As the average of these English rates is a little over 75 cents, while the greatest distance for the highest English class is less than for the shortest American class, which he averages at 41 cents, we do not see how he can assert that the American rates are higher than the English!
In answer to the charge of want of uniformity in the tariffs, we would call attention to the fact, that the lines under our control were constructed by a great number of separate organizations, having tariffs upon all bases, which had to be added together at all the termini of two or more lines, so that a message going a few hundred miles would require the payment sometimes of two or three rates. For instance, a few years since there were five telegraph companies owning the lines connecting Portland, Maine, with Cleveland, Ohio, and the tariff between these two places was ascertained by the addition of the local rates from Portland to Boston, Boston to Springfield, Springfield to Albany, Albany to Buffalo, and from Buffalo to Cleveland. The same system prevailed throughout the United States, until after the consolidation of the lines made it possible to transmit messages between places thousands of miles apart without the necessity of booking or rechecking at intermediate points. This result necessitated a remodelling of the tariffs, and the work has been going on uninterruptedly ever since; but when it is considered that a complete revision of the system required a separate tariff-sheet to be made out for over three thousand offices, changing and equalizing the rates to more than three thousand other offices, the immense labor and responsibility incurred in the undertaking may be imagined. It was impossible to effect this revision at once with any number of clerks, and for obvious reasons only a limited number could be employed upon it, as they can only act under the instruction of the executive officers, who are charged with all the other duties of an extensive organization.
Various plans have been suggested for simplifying and equalizing the tariffs, but difficulties of a practical nature present themselves in all of them. The existence of rival lines, built by speculators whose profit is in the construction of them, and which essay to do business at rates less than the cost of the service, necessitates the reduction of our rates along certain routes disproportionately, and prevents the adoption of a general rate strictly proportioned to distance. In the course of the coming year, however, it is expected that the work of revising our whole tariff system will be accomplished, to the satisfaction of all.
ASSERTION THAT COMMERCIAL MESSAGES ARE TRANSMITTED AT A LOSS.
Mr.

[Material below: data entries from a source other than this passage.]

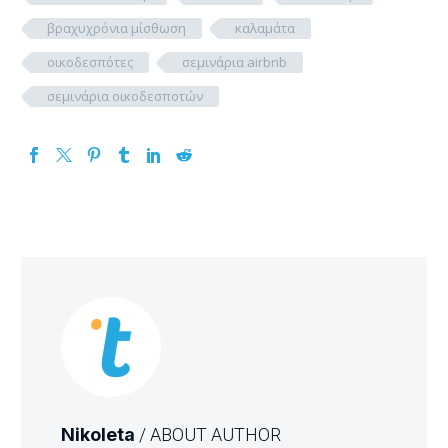
βραχυχρόνια μίσθωση
καλαμάτα
οικοδεσπότες
σεμινάρια airbnb
σεμινάρια οικοδεσποτών
Nikoleta
/ ABOUT AUTHOR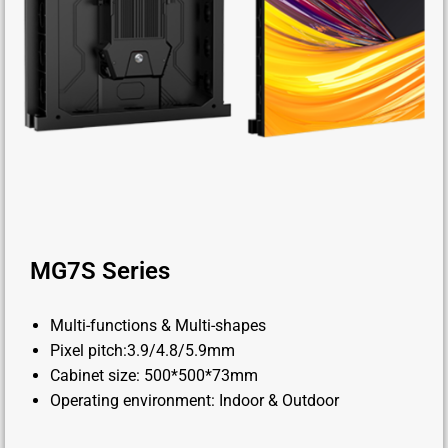
MG7S Series
Multi-functions & Multi-shapes
Pixel pitch:3.9/4.8/5.9mm
Cabinet size: 500*500*73mm
Operating environment: Indoor & Outdoor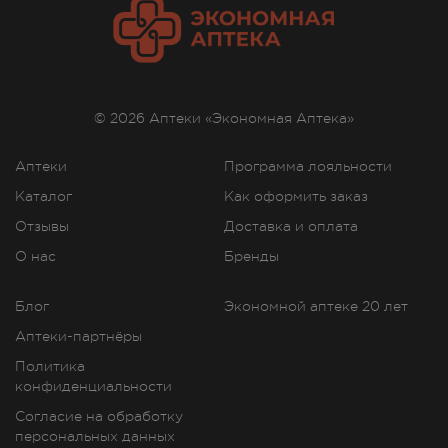
© 2026 Аптеки «Экономная Аптека»
Аптеки
Программа лояльности
Каталог
Как оформить заказ
Отзывы
Доставка и оплата
О нас
Бренды
Блог
Экономной аптеке 20 лет
Аптеки-партнёры
Политика
конфиденциальности
Согласие на обработку
персональных данных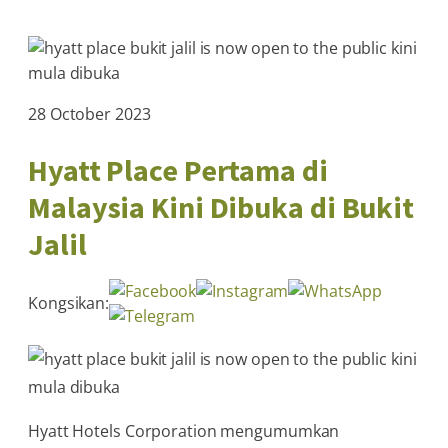
28 October 2023
Hyatt Place Pertama di
Malaysia Kini Dibuka di Bukit
Jalil
Kongsikan:
Hyatt Hotels Corporation mengumumkan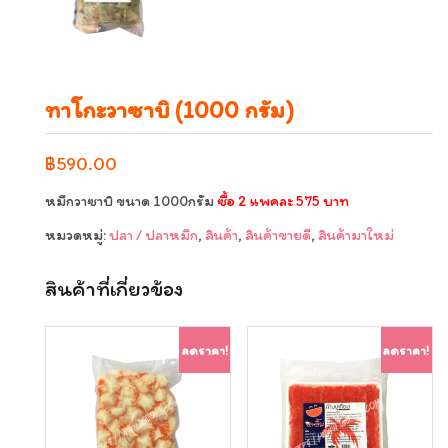
ทาโกะวาซาบิ (1000 กรัม)
฿
590.00
หมึกวาซาบิ ขนาด 1000กรัม
ซื้อ 2 แพคละ 575 บาท
หมวดหมู่:
ปลา / ปลาหมึก
,
สินค้า
,
สินค้าขายดี
,
สินค้ามาใหม่
สินค้าที่เกี่ยวข้อง
ลดราคา!
ลดราคา!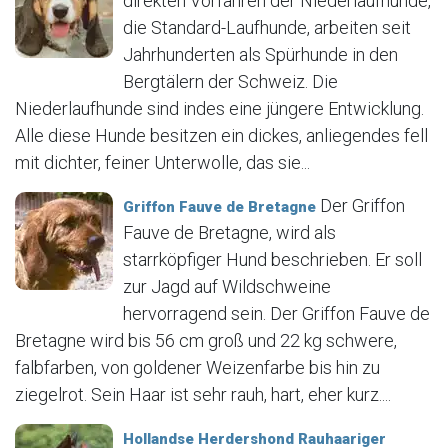
direkten Vorfahren der Niederlaufhunde,
die Standard-Laufhunde, arbeiten seit
Jahrhunderten als Spürhunde in den
Bergtälern der Schweiz. Die
Niederlaufhunde sind indes eine jüngere Entwicklung.
Alle diese Hunde besitzen ein dickes, anliegendes fell
mit dichter, feiner Unterwolle, das sie...
Der Griffon
Griffon Fauve de Bretagne
Fauve de Bretagne, wird als
starrköpfiger Hund beschrieben. Er soll
zur Jagd auf Wildschweine
hervorragend sein. Der Griffon Fauve de
Bretagne wird bis 56 cm groß und 22 kg schwere,
falbfarben, von goldener Weizenfarbe bis hin zu
ziegelrot. Sein Haar ist sehr rauh, hart, eher kurz....
Hollandse Herdershond Rauhaariger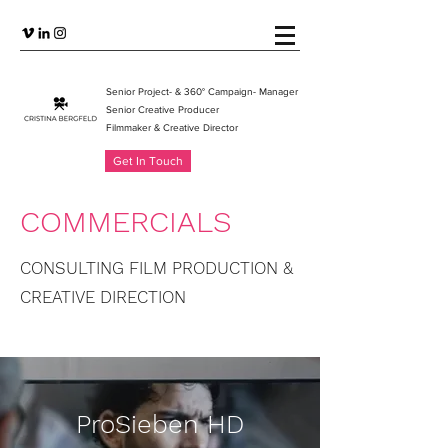
Senior Project- & 360° Campaign- Manager
Senior Creative Producer
Filmmaker & Creative Directo
r
Get In Touch
COMMERCIALS
CONSULTING FILM PRODUCTION &
CREATIVE DIRECTION
ProSieben HD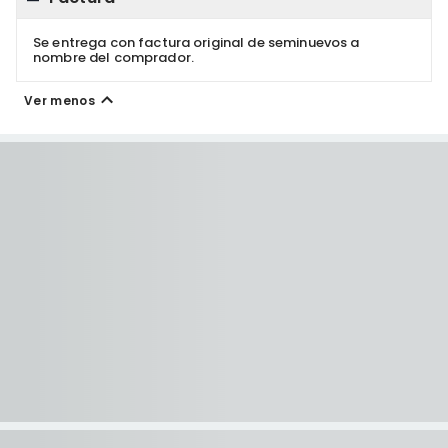
Se entrega con factura original de seminuevos a
nombre del comprador.
Ver menos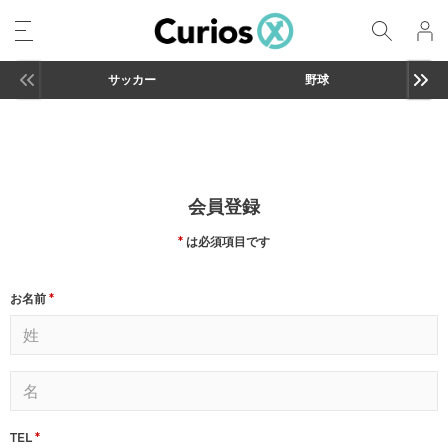
サッカー
野球
会員登録
*
は必須項目です
お名前
*
TEL
*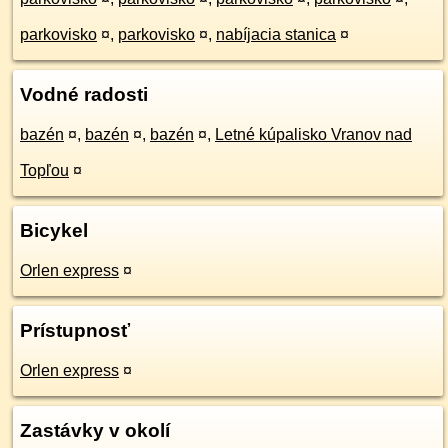
parkovisko
¤
,
parkovisko
¤
,
nabíjacia stanica
¤
Vodné radosti
bazén
¤
,
bazén
¤
,
bazén
¤
,
Letné kúpalisko Vranov nad
Topľou
¤
Bicykel
Orlen express
¤
Prístupnosť
Orlen express
¤
Zastávky v okolí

Hubbard’s assertion that the lowest rate between any large cities in America is 25 cents is incorrect. The tariff between Washington and Baltimore is 10 cents; between New York and Providence, New Haven, Hartford, &c., 20 cents.
If it is true, as he states, that “at these rates, under the present system, commercial messages are probably transmitted at a loss,” it may be a matter of regret to the stockholders of the telegraph companies, but affords no just ground for governmental interference. Besides, how will his proposed corporation be able to make money by doing the business at a still lower rate?
Mr. Hubbard says:—
“The history of the telegraph will explain the causes of these different rates. Great competition, in 1852, caused a large reduction in the rates. Soon after the validity of Mr. Morse’s patent was confirmed by the courts many of the competing companies were enjoined and compelled to wind up or sell out, and some failed. In the Eastern and Southern States the American Telegraph Company, in which Mr. Morse and his friends were largely interested, bought out most of the old companies, and continued to occupy their territory for many years without serious opposition.